You could have heard a pin drop, as they say.
In my memory, he was smoking a cigar. That may be my brain playing tricks on me, but intimidating and big is how I remember this old man, and I swear to God I think he was smoking a cigar. A short, stubby one. Which he would have had to take out to ask me, “What?”
And there it was, in my first moment of comics consumer activism (that’s right, blame old man Hughes), I repeated my plea that he please not break my hamster’s neck. I mean, please don’t bend my comics.
Boy howdy, did he ever look at me like I was out of my mind. I guaran-damn-tee you that every comic book he ever sold, from probably the 1940s when that store probably opened up until the chubby teenager spoke up in spring or summer of 1980, every comic book that old man ever sold had its spine broken by his checkout method. Palm on lower half of cover of top comic: Check. Comics bent back one by one to verify prices: Check. Comics ruined: Check.

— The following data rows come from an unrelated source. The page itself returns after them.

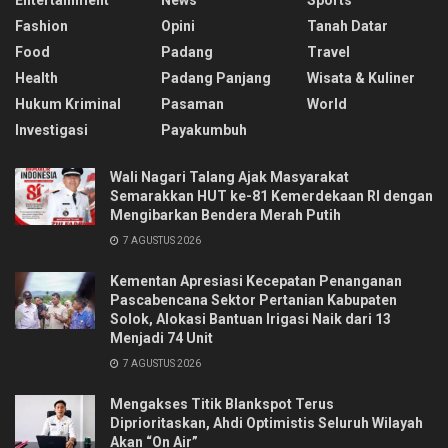
Fashion
Opini
Tanah Datar
Food
Padang
Travel
Health
Padang Panjang
Wisata & Kuliner
Hukum Kriminal
Pasaman
World
Investigasi
Payakumbuh
Wali Nagari Talang Ajak Masyarakat
Semarakkan HUT ke-81 Kemerdekaan RI dengan
Mengibarkan Bendera Merah Putih
7 AGUSTUS 2026
Kementan Apresiasi Kecepatan Penanganan
Pascabencana Sektor Pertanian Kabupaten
Solok, Alokasi Bantuan Irigasi Naik dari 13
Menjadi 74 Unit
7 AGUSTUS 2026
Mengakses Titik Blankspot Terus
Diprioritaskan, Ahdi Optimistis Seluruh Wilayah
Akan “On Air”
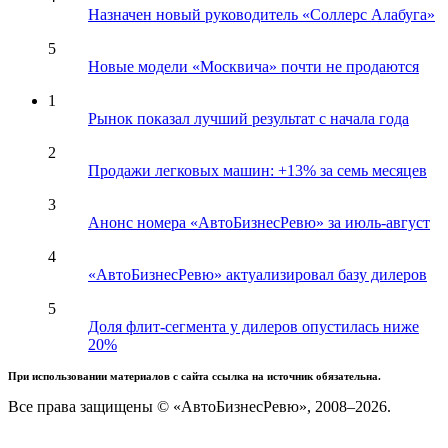
Назначен новый руководитель «Соллерс Алабуга»
5
Новые модели «Москвича» почти не продаются
1
Рынок показал лучший результат с начала года
2
Продажи легковых машин: +13% за семь месяцев
3
Анонс номера «АвтоБизнесРевю» за июль-август
4
«АвтоБизнесРевю» актуализировал базу дилеров
5
Доля флит-сегмента у дилеров опустилась ниже
20%
При использовании материалов с сайта ссылка на источник обязательна.
Все права защищены © «АвтоБизнесРевю», 2008–2026.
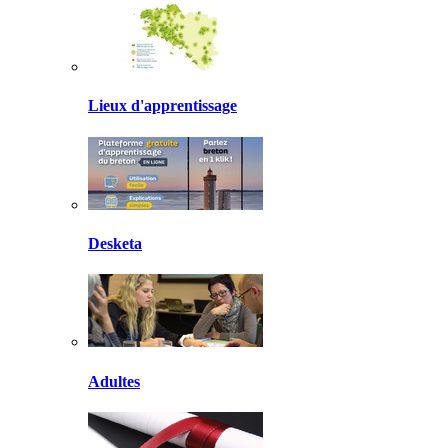
Lieux d'apprentissage
Desketa
Adultes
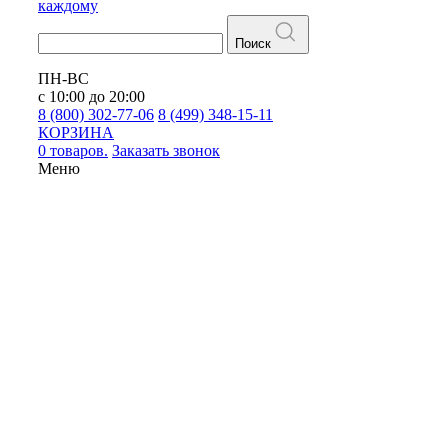
каждому
Поиск
ПН-ВС
с 10:00 до 20:00
8 (800) 302-77-06
8 (499) 348-15-11
КОРЗИНА
0 товаров.
Заказать звонок
Меню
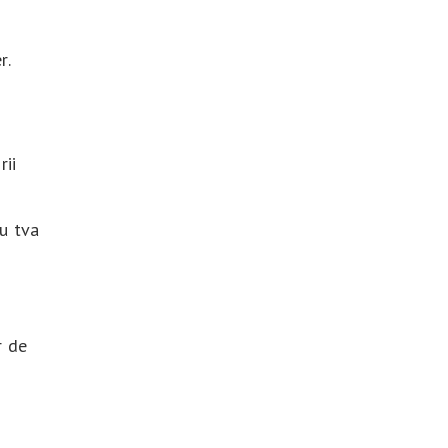
r.
rii
u tva
r de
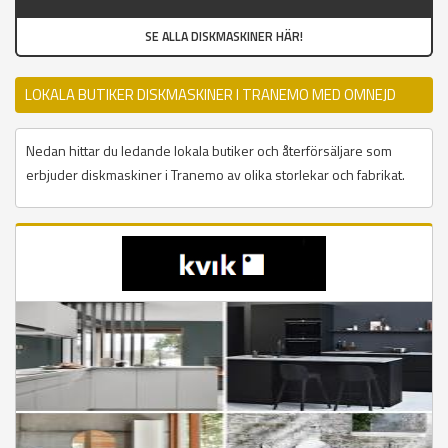
SE ALLA DISKMASKINER HÄR!
LOKALA BUTIKER DISKMASKINER I TRANEMO MED OMNEJD
Nedan hittar du ledande lokala butiker och återförsäljare som
erbjuder diskmaskiner i Tranemo av olika storlekar och fabrikat.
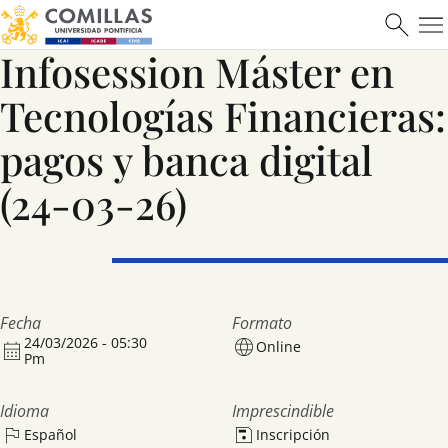
Infosession Máster en
Saber más
Tecnologías Financieras:
pagos y banca digital
(24-03-26)
Fecha
Formato
24/03/2026 - 05:30
Online
Pm
Idioma
Imprescindible
Español
Inscripción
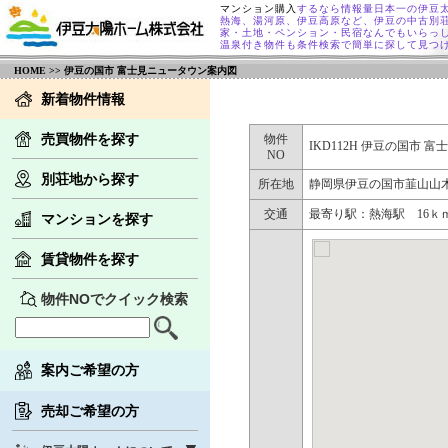
マンション購入
するなら情報量日本一の伊豆
熱海、湯河原、伊豆高原など、伊豆の中古別
家・土地・ペンション・民宿なんでもいらっ
温泉付き物件も条件検索で簡単に探して見つ
HOME
>> 伊豆の国市 富士見ニュータウン案内図
新着物件情報
売買物件を探す
物件
IKD112H 伊豆の国市 
NO
別荘地から探す
所在地
静岡県伊豆の国市韮山山
交通
最寄り駅：熱海駅 16
マンションを探す
賃貸物件を探す
物件NOでクイック検索
案内ご希望の方
売却ご希望の方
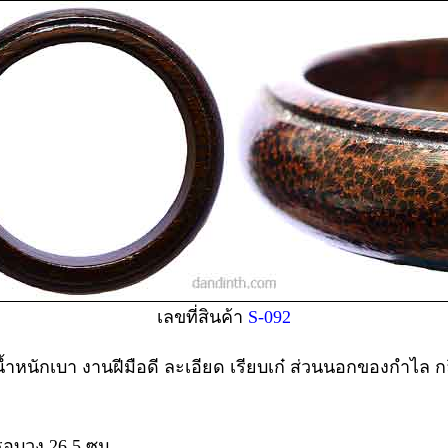
เลขที่สินค้า
S-092
ำหนักเบา งานฝีมือดี ละเอียด เรียบเก๋ ส่วนนอกของกำไล กล
รอบวง 26.5 ซม.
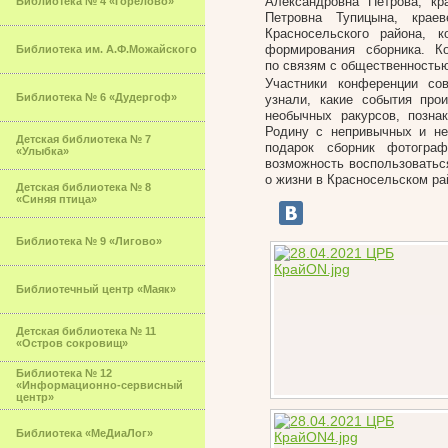
Александровна Петрова, кр
Библиотека № 4 «Горелово»
Петровна Тупицына, крае
Красносельского района, 
формирования сборника. К
Библиотека им. А.Ф.Можайского
по связям с общественность
Участники конференции со
Библиотека № 6 «Дудергоф»
узнали, какие события про
необычных ракурсов, позн
Родину с непривычных и не
Детская библиотека № 7
подарок сборник фотогра
«Улыбка»
возможность воспользовать
о жизни в Красносельском ра
Детская библиотека № 8
«Синяя птица»
Библиотека № 9 «Лигово»
Библиотечный центр «Маяк»
Детская библиотека № 11
«Остров сокровищ»
Библиотека № 12
«Информационно-сервисный
центр»
Библиотека «МеДиаЛог»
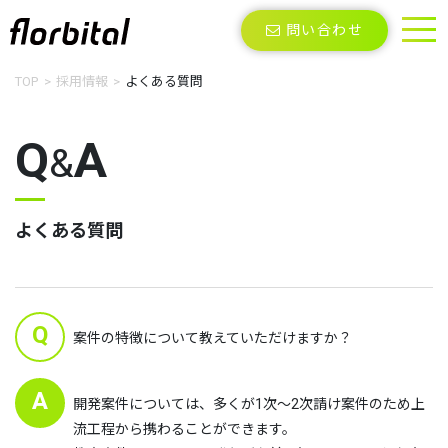
問い合わせ
TOP
採用情報
よくある質問
Q
A
&
よくある質問
Q
案件の特徴について教えていただけますか？
A
開発案件については、多くが1次～2次請け案件のため上
流工程から携わることができます。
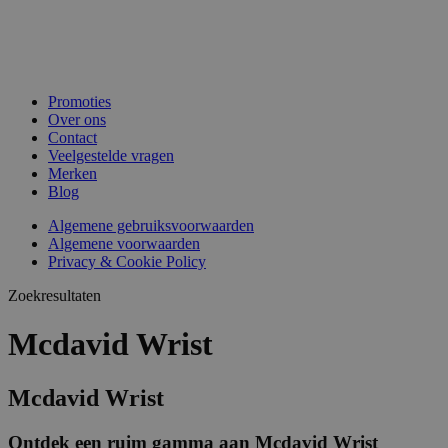
Promoties
Over ons
Contact
Veelgestelde vragen
Merken
Blog
Algemene gebruiksvoorwaarden
Algemene voorwaarden
Privacy & Cookie Policy
Zoekresultaten
Mcdavid Wrist
Mcdavid Wrist
Ontdek een ruim gamma aan Mcdavid Wrist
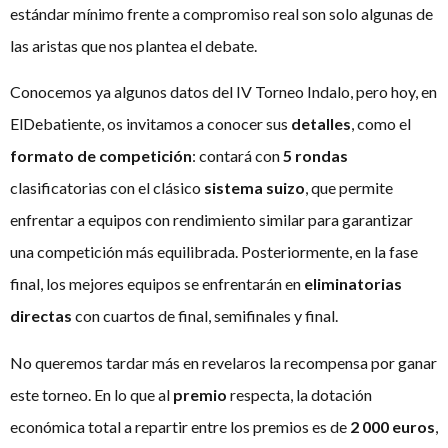
estándar mínimo frente a compromiso real son solo algunas de
las aristas que nos plantea el debate.
Conocemos ya algunos datos del IV Torneo Indalo, pero hoy, en
ElDebatiente, os invitamos a conocer sus
detalles
, como el
formato de competición
: contará con
5 rondas
clasificatorias con el clásico
sistema suizo
, que permite
enfrentar a equipos con rendimiento similar para garantizar
una competición más equilibrada. Posteriormente, en la fase
final, los mejores equipos se enfrentarán en
eliminatorias
directas
con cuartos de final, semifinales y final.
No queremos tardar más en revelaros la recompensa por ganar
este torneo. En lo que al
premio
respecta, la dotación
económica total a repartir entre los premios es de
2 000 euros
,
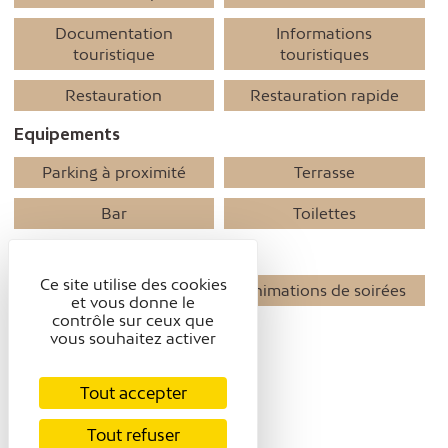
Documentation
Informations
touristique
touristiques
Restauration
Restauration rapide
Equipements
Parking à proximité
Terrasse
Bar
Toilettes
Activites
Ce site utilise des cookies
Expositions temporaires
Animations de soirées
et vous donne le
contrôle sur ceux que
Accessibilité
vous souhaitez activer
Accessible en fauteuil
roulant avec aide
Tout accepter
Tout refuser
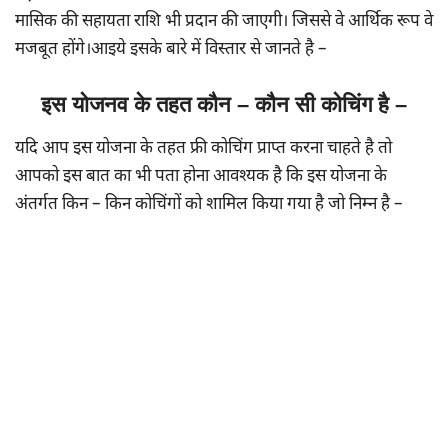
मासिक की सहायता राशि भी प्रदान की जाएगी। जिससे वे आर्थिक रूप वे
मजबूत होंगे।आइये इसके बारे में विस्तार से जानते है –
इस योजनव के तहत कौन – कौन सी कोचिंग है –
यदि आप इस योजना के तहत फ्री कोचिंग प्राप्त करना चाहते है तो
आपको इस बात का भी पता होना आवश्यक है कि इस योजना के
अंतर्गत किन – किन कोचिंगों को शामिल किया गया है जो निम्न है –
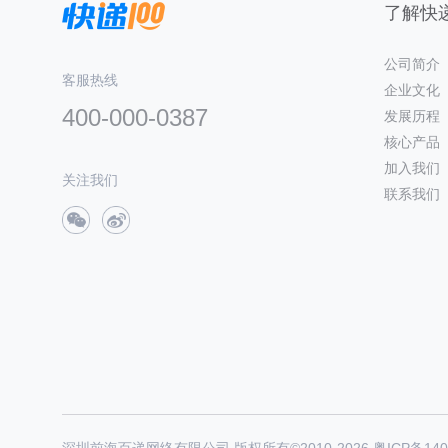
了解快递
公司简介
客服热线
企业文化
400-000-0387
发展历程
核心产品
加入我们
关注我们
联系我们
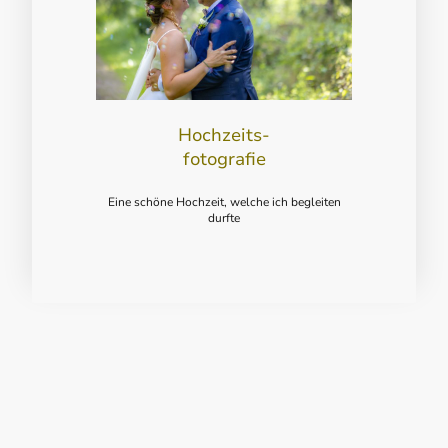
Hochzeits-
fotografie
Eine schöne Hochzeit, welche ich begleiten
durfte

And thinking about it, back then, every damned comic cost the same! Always! Unless you were buying some outsized Warren magazine or Heavy Metal, they were all the same price! All he had to do was count them. But no!
It was some tense moments, there, in Hughes Newsroom there in early 1980. But after I explained, no doubt with many stutters and stammers and a good deal of flop sweat, that he was destroying any resale value the comics might have had (and by then, as noted, I had a good deal of experience reselling my old comics), he came around. Never again did old man Hughes destroy my comics when I checked out there, which I did at least twice a week. See, his distributor dropped off the new comics twice weekly, Tuesdays and Thursdays, I think it was, so I was in there twice a week. And from then on, there were no more broken spines on my comics from Hughes Newsroom.
At least, not for me. I wonder now if he extended the same courtesy to anyone else who bought comics there. If anyone else even did.